Op het Internationaal filmfestival van Moskou in 1997 kreeg ze een prijs voor haar hele carrière. Ook in 2001 kreeg ze een speciale prijs op het Internationaal filmfestival van Montreal. In 2002 draaide ze voor de film Between Strangers in Canada, een film die door haar zoon Edoardo geregisseerd werd. Twee jaar later speelde ze opnieuw in Canada voor de miniserie The Lives of the Saints.
In 2010 speelde ze haar eigen moeder in de Italiaanse miniserie over haar leven, La Mia Casa È Piena di Specchi , gebaseerde op de memoires van haar zuster Maria.
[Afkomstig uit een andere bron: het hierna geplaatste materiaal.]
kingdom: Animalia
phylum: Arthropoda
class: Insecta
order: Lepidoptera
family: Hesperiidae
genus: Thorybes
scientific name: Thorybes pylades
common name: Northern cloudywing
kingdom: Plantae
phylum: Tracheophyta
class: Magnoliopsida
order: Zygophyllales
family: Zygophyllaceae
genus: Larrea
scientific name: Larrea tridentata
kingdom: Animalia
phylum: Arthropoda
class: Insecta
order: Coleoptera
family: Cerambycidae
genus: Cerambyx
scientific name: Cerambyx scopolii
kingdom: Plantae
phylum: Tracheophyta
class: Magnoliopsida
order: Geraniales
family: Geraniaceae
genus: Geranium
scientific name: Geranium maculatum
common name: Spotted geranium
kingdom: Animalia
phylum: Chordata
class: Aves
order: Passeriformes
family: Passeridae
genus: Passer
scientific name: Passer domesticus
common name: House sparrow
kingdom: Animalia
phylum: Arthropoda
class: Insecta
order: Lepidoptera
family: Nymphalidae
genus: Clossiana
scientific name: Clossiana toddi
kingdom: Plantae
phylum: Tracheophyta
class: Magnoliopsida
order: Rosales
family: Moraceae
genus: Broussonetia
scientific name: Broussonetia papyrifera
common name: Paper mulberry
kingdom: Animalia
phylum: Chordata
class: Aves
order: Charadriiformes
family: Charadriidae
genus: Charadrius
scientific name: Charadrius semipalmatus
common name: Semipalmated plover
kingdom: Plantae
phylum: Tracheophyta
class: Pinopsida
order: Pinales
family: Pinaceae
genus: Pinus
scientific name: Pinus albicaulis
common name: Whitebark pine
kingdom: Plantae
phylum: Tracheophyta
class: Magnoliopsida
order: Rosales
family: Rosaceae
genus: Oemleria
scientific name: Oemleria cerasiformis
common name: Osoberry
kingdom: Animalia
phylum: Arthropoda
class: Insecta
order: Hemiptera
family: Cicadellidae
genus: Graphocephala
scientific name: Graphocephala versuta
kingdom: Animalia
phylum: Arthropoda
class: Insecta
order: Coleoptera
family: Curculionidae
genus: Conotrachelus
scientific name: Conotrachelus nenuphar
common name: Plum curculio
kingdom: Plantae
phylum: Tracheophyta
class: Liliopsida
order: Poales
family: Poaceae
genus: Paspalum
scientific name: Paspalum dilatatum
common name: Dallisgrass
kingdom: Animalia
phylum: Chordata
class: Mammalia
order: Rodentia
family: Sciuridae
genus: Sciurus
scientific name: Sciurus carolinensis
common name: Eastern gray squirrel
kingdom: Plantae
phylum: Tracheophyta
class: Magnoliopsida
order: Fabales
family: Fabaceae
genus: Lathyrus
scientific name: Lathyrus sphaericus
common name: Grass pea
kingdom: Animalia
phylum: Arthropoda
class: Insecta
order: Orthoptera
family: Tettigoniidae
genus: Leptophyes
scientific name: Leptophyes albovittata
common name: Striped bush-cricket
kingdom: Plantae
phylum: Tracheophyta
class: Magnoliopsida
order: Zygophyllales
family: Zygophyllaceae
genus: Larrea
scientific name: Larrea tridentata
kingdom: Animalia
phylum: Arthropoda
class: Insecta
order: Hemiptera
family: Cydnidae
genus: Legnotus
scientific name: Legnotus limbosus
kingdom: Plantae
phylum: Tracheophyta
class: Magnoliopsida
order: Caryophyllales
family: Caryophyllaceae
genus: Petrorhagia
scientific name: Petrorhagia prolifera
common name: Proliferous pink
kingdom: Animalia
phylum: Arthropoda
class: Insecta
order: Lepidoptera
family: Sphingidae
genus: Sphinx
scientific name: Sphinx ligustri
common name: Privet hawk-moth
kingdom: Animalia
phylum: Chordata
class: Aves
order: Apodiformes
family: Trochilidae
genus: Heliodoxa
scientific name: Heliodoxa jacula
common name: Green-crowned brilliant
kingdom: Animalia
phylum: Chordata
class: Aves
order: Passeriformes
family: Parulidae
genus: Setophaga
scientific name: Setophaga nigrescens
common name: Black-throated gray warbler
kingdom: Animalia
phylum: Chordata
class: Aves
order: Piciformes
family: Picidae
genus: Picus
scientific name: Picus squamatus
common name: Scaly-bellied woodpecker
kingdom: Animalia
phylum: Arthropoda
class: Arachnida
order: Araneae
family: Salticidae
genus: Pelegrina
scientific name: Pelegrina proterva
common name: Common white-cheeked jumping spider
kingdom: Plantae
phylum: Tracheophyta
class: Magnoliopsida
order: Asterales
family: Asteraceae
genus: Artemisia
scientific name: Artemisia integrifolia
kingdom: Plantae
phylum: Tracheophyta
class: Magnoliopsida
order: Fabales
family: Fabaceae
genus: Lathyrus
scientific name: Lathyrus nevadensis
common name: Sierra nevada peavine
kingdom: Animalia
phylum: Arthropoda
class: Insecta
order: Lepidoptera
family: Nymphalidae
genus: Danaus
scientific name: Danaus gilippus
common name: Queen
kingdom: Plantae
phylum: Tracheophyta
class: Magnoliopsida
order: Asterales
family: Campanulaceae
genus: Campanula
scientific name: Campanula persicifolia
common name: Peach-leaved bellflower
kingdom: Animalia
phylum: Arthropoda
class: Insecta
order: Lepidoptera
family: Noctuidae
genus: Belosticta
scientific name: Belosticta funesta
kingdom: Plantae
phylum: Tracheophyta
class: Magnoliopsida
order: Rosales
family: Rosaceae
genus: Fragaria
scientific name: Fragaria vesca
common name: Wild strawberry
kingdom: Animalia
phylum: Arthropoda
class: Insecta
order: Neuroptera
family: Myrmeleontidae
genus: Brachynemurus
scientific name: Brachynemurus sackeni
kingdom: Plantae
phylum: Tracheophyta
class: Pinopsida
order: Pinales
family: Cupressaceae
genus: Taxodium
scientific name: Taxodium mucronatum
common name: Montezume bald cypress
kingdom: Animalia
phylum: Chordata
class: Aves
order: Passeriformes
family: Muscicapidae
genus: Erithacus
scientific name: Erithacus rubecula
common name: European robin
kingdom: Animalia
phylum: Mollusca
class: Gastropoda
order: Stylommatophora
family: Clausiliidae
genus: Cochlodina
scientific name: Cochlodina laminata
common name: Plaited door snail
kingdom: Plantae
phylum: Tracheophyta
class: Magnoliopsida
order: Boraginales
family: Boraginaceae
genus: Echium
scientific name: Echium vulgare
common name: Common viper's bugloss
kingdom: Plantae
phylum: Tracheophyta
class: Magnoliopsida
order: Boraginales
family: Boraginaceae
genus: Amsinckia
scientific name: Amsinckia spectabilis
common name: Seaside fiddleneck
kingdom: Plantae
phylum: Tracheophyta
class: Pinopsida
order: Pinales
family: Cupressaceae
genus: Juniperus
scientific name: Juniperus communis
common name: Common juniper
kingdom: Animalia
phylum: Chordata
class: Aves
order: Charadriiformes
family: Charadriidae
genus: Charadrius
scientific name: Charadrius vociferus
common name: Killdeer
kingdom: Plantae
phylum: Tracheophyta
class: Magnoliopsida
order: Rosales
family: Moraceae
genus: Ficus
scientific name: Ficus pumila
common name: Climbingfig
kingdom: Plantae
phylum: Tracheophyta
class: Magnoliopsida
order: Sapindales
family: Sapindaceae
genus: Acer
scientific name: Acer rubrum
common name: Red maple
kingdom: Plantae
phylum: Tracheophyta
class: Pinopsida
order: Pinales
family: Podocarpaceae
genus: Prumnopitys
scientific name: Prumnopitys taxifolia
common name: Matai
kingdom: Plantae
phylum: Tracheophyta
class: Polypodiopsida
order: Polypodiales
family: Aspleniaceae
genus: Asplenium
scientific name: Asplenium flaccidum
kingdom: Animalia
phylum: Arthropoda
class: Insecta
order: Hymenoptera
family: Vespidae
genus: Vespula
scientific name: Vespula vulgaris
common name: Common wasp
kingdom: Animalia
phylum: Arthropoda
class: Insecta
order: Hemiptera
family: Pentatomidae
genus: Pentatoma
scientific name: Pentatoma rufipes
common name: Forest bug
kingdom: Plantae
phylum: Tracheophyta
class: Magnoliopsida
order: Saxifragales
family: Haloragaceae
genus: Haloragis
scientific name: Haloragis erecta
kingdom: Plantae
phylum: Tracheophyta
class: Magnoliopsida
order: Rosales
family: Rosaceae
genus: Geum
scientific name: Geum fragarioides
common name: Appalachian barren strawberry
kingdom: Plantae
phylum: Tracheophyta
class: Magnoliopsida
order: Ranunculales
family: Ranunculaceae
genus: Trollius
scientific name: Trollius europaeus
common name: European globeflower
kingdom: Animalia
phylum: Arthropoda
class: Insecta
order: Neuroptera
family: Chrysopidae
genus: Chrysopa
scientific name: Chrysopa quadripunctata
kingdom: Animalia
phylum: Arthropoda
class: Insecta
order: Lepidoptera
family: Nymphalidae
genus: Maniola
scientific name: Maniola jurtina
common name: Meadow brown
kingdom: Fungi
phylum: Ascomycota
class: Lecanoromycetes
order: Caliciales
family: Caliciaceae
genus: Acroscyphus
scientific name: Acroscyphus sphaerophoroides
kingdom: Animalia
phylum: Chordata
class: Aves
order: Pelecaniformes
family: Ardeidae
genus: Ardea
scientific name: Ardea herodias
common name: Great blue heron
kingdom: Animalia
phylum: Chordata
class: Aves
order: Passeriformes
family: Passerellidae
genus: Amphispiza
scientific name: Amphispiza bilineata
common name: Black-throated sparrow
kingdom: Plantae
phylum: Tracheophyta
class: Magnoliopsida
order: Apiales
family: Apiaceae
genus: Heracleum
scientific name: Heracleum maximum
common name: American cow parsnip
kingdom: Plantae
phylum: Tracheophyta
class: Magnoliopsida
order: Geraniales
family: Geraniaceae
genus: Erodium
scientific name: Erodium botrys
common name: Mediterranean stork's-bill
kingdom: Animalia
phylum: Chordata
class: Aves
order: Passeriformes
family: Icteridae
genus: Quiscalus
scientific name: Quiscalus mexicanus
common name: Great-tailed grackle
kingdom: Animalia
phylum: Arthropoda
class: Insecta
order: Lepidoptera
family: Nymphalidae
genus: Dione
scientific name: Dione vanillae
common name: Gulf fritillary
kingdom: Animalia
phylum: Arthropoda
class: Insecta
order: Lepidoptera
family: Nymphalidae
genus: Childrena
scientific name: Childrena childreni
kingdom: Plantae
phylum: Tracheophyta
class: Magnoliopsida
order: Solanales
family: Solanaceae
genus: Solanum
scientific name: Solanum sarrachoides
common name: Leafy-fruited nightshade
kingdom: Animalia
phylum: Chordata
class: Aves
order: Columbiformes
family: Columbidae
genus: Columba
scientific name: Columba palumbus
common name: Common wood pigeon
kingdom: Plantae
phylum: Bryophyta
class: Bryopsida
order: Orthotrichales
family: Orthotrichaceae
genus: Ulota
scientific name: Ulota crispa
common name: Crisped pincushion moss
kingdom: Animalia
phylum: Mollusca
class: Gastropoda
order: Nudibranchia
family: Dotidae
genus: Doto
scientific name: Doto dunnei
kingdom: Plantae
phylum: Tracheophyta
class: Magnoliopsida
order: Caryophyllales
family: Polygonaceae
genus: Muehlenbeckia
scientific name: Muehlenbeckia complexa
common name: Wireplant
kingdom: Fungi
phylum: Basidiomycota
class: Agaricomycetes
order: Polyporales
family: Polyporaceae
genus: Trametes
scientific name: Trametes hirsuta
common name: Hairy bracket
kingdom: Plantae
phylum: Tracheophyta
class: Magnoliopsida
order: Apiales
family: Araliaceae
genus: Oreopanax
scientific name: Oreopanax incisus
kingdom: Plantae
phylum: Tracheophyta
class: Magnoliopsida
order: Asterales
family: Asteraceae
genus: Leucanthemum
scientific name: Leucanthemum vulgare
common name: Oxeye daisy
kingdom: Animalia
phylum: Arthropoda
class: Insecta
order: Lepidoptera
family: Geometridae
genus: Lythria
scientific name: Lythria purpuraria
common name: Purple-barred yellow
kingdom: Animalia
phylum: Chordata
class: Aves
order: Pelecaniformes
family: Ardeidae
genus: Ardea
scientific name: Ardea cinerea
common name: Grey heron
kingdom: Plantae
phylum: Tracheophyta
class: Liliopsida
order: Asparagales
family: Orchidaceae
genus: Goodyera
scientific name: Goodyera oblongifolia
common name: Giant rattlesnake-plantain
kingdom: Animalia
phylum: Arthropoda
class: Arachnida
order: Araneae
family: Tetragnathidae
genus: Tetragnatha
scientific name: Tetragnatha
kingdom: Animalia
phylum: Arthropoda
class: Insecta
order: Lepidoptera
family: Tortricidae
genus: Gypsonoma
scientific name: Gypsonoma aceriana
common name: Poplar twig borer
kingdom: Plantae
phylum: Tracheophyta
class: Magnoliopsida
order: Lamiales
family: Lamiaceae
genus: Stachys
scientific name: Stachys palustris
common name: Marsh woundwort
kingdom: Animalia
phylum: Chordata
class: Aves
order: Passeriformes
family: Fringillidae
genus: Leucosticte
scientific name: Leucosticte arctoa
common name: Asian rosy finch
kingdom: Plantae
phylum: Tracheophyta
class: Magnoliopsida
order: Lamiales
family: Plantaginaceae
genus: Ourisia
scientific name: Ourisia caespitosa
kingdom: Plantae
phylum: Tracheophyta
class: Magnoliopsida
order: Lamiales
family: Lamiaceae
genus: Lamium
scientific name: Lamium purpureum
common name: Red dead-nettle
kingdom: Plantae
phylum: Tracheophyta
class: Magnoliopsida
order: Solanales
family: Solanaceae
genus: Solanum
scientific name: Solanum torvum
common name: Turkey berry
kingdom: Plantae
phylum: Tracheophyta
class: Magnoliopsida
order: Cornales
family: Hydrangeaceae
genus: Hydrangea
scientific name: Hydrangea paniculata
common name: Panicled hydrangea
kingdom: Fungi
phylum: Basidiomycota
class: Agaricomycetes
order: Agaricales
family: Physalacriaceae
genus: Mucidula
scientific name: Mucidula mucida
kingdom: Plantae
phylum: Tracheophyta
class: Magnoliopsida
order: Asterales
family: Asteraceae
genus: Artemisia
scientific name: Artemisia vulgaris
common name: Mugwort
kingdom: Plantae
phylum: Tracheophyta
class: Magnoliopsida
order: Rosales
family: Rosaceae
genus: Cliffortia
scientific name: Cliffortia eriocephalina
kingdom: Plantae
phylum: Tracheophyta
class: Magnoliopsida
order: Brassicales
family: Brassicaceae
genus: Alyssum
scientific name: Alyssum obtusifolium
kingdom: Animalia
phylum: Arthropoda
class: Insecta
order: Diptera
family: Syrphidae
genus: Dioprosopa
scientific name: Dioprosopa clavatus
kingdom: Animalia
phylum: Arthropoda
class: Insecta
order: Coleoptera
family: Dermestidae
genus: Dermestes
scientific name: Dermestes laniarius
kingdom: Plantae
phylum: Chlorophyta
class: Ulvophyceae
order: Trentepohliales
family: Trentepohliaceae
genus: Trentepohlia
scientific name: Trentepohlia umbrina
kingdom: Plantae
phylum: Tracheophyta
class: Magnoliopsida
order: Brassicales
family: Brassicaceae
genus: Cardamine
In 2020 speelde Sophia Loren, op 86-jarige leeftijd, in La vita davanti a sé een Holocaust overlevende. De film werd geregisseerd door haar zoon Edoardo Ponti. De film is gebaseerd op de roman The Life Before Us van de Franse auteur Romain Gary. [1]
Privé
Loren woont sinds 2006 voornamelijk in het Zwitserse Genève. Ze heeft ook huizen in Napels en Rome.
In 1950 leerde ze Carlo Ponti kennen, zij was toen 15 en hij 37. Ze huwden in 1957, Ponti was echter ook nog met zijn eerste vrouw Giuliana Fiastri getrouwd omdat het Italiaanse recht geen scheiding erkende. In 1962 lieten ze hun huwelijk ongeldig verklaren om aanklachten tegen bigamie te ontwijken. Nadat de drie het Franse staatsburgerschap verkregen, hertrouwden Loren en Ponti in 1966 en bleven ze samen tot zijn overlijden in 2007. Samen kregen ze in 1968 zoon Carlo jr.[2] en in 1973 zoon Edoardo[2].